The woman paused. She was not ignorant of the consequences of public shaming, and now she considered how it would look if she canceled the climate visas of an elderly writer and his preschool-aged granddaughter. The woman had accepted this posting largely for the hardship bonus only ten months ago, when the longtime foreign service staff had begun to decline postings in places where the heat was becoming dangerous. She had left behind a mother in the suburbs of Austin, Texas. The officer imagined her mother in their backyard, filling syrup in the pair of cylinders that, she continued to hope, would be visited by hummingbirds. The mother sat on the cane chair some distance from the cylinders and read the news on her tablet, keen for items pertaining to India, keen for some comprehension of the place where her daughter had gone. The officer imagined her mother reading a short column about the relatively new American consular officer canceled on the internet for invalidating the climate visas of a famous Indian writer and his grandchild.

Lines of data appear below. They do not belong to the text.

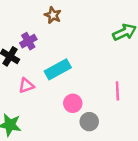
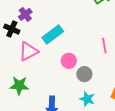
pink triangle: (26, 86) -> (28, 51), size x1.5

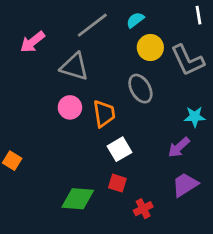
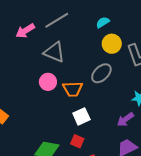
gray line: (92, 25) -> (57, 20), moved
gray ellipse: (140, 89) -> (101, 73), turned 70
orange trapezoid: (104, 114) -> (73, 89), turned 90

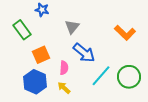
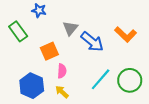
blue arrow: (84, 53) -> (92, 42), moved
orange square: (41, 55) -> (49, 51), moved

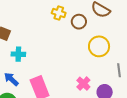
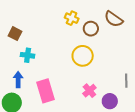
yellow circle: (99, 46) -> (83, 56), moved
blue arrow: (11, 79) -> (18, 80), turned 42

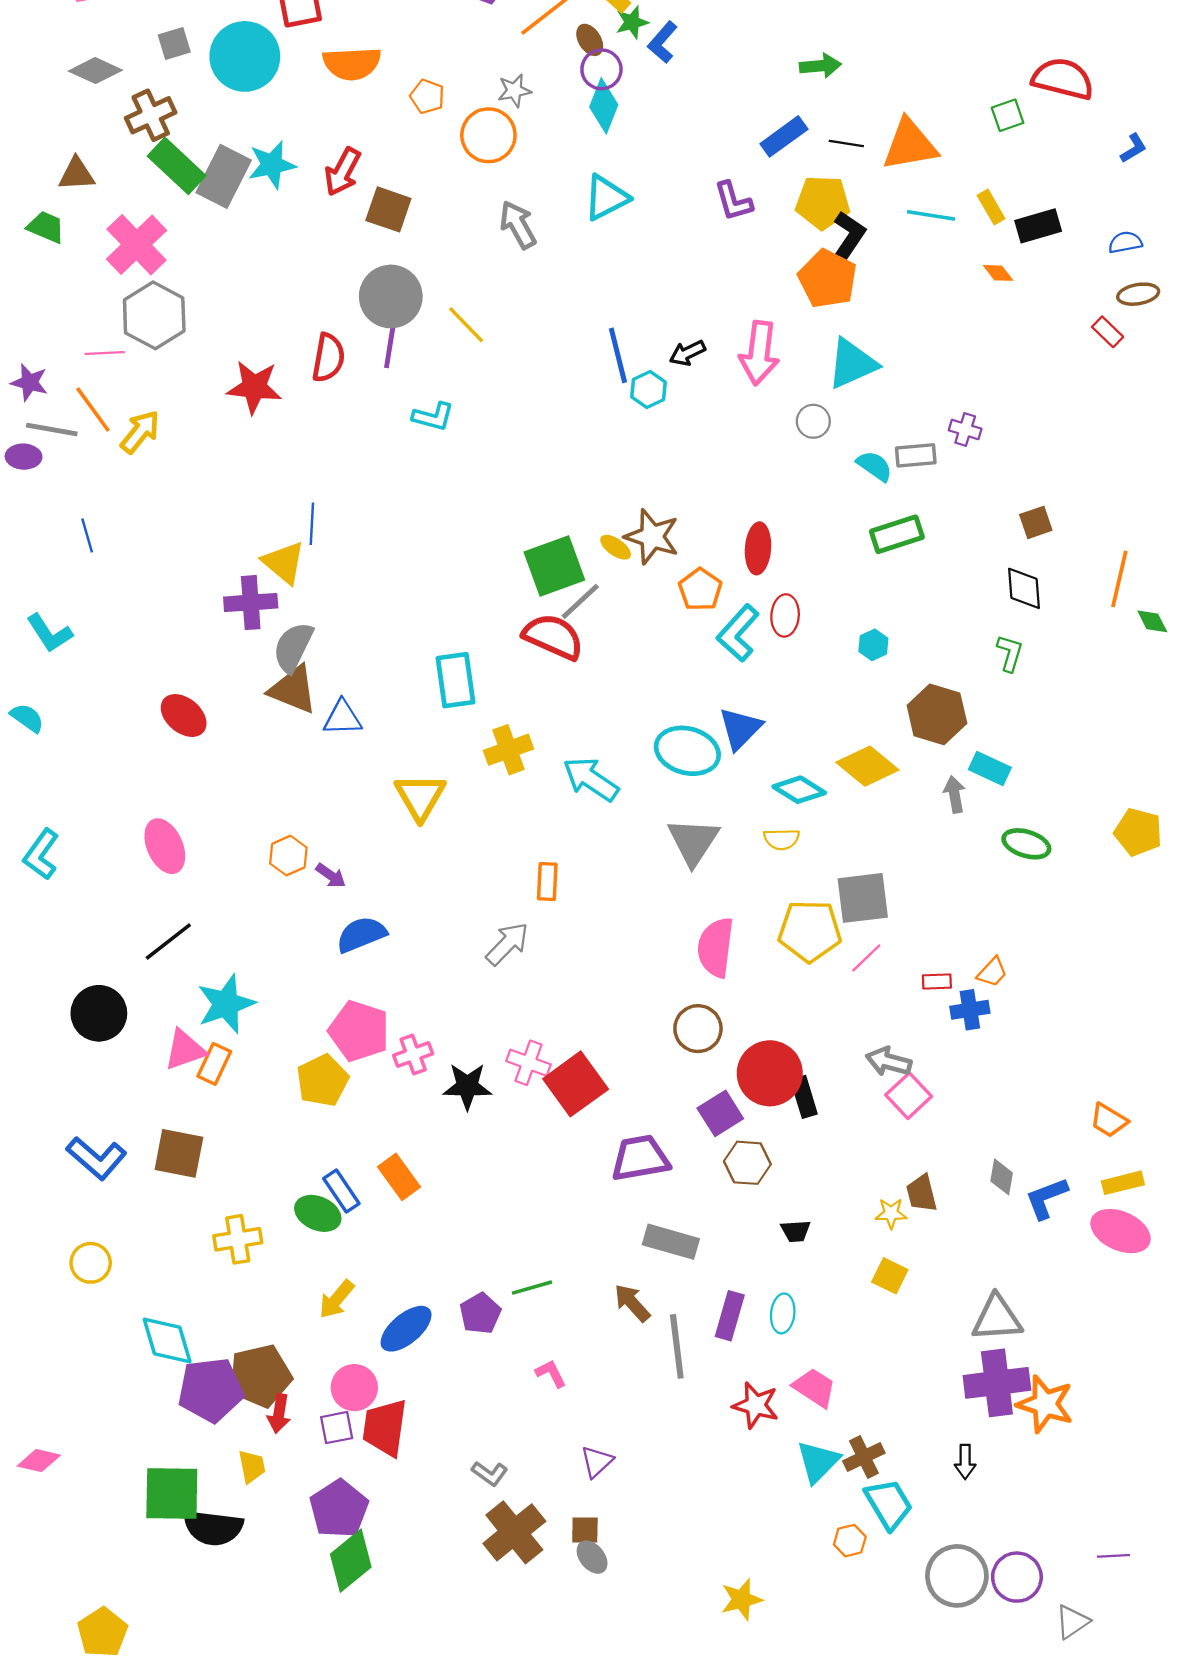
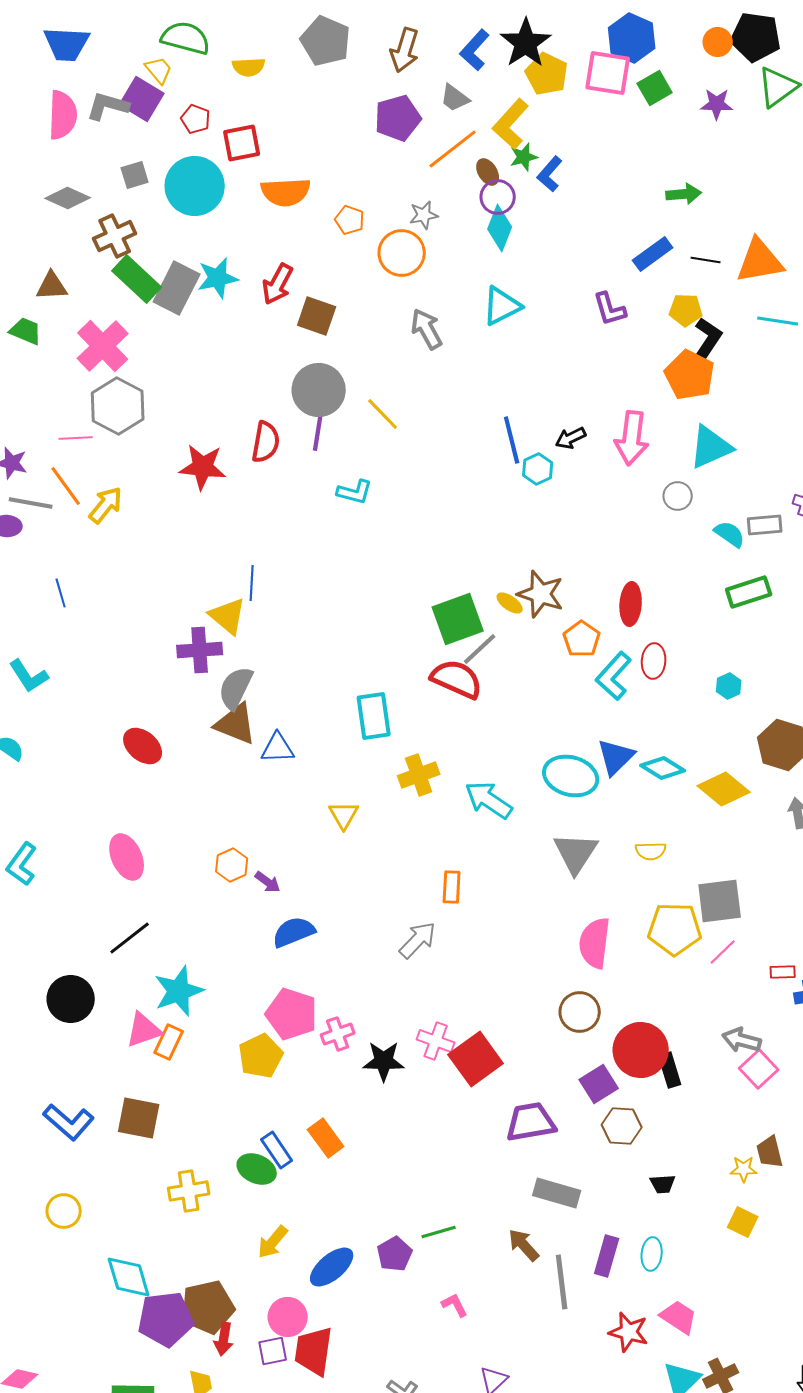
yellow pentagon: (823, 202) -> (686, 310), size x0.7
cyan diamond: (799, 790) -> (663, 768), moved
yellow triangle: (420, 797) -> (344, 815), size x0.7

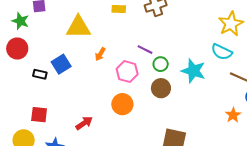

“Well,” she said, thinking aloud, “since you don’t have an appointment, you’re not in the system, so I don’t have to make an update. Who let you in?” She looked cross at the computer. “If you find your passports, fine. If you don’t, you can’t get on the plane anyway. Next.”

Ma and Dadu shuffled away from the window, Mishti hopping before them, and another applicant rose and hovered before the window, smile on his face, blue plastic folder in his hands, setting himself apart from them with his good cheer.

A BUS ARRIVED. THE CONDUCTOR leaned streetward, calling the route in a flawless recitation, its own poem of the city, and Ma, Dadu, and Mishti climbed in, mouths parched, shoulders drooping, the afternoon pressing upon them. In their seats, Mishti squirming on Dadu’s lap, they had nothing to say, each feeling the defeat as they might the presence of a fellow passenger. He sat in front of them. At any moment he might turn around and ask them for the time.

Ma thought: Here was another instance of the American consulate believing itself an emperor’s court. Could they really not reissue visas that were available in their systems? Could they really not provide a letter of explanation? Of course they could. They did not want to. Such a denial was how the court generated fear and retained its power. She recalled the many stories of visa denials that she had heard. Encountering those stories, she had believed herself different, and differently fated. Now she saw that she had been a character in such a story all along. Now she felt the might of the kingdom against her, the might of the years of floods and droughts imposing their new rules, allowing the emperor to erect insurmountable walls, not only upon territory but also upon the futures of ordinary people the emperor would never know.

Dadu thought: They would find their passports on their own. The benevolent city, the city that had embraced him all his life, would return the passports to them.